A Gulf-based expert believes that Qatalum should ask UAE’s Dubai Aluminium (Dubal) for assistance in getting its smelter operational.
“Dubal had a similar incident back in 2008, but it managed to get back within two-and-a-half months,” the expert says. “Qatalum should speak to Dubai because there can’t be many smelters worldwide that lost so many potlines and got back so quickly.”
“I’m sure if they approach the appropriate people at Dubal then there will be experts available to help them out,” he adds.
Independent experts believe that Dubal lost around 50,000 tonnes of primary metal production, which equates to around $100m in lost revenues at today’s aluminium price.
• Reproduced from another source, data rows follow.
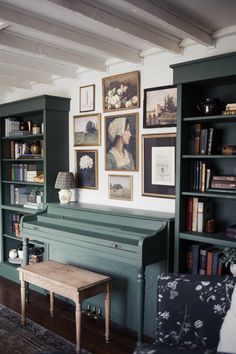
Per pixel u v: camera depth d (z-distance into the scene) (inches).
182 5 86.3
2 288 152.4
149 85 121.0
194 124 104.6
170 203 117.2
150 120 120.4
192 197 106.4
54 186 146.7
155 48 117.0
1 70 139.3
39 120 164.9
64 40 100.2
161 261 108.3
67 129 150.2
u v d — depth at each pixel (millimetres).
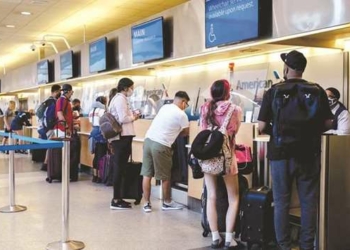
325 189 3355
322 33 4020
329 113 3193
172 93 7289
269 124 3332
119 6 8102
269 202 3627
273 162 3283
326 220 3377
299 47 4645
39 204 5562
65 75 10086
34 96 14586
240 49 4973
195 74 6766
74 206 5453
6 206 5367
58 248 3770
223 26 5020
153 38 6504
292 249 3605
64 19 9195
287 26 4340
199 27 5684
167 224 4629
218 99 3750
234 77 5941
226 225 3812
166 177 5148
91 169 8086
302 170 3199
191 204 5309
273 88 3277
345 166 3465
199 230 4402
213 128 3686
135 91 8320
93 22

Marco Georgiou, London-based aluminium analyst at Cru also tells MEED that if Qatalum cannot bring in enough metal to its cast house, which is still operational, then there might be a rise in global billet prices.
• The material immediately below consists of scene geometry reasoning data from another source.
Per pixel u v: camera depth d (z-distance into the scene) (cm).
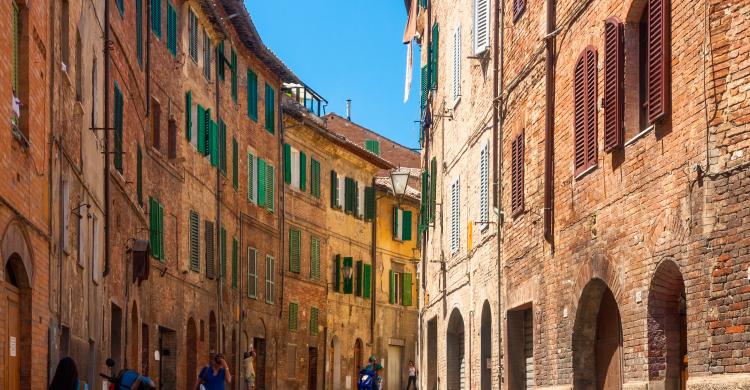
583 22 2194
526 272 2617
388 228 7050
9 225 1686
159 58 3622
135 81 3188
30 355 1850
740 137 1557
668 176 1767
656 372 1848
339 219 6356
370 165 6725
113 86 2827
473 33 3145
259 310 5147
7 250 1678
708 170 1617
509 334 2809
“A lot of Qatalum’s billet is aimed towards the US market,” Georgiou says. “If they cannot maintain production then this could lead to some tightness in the billet market and spike up prices.”
Georgiou adds that primary aluminium prices are not likely to rise in the short term due to a global surplus in supply.
Qatalum is a 50/50 joint venture between Qatar Petroleum and Norway’s Hydro.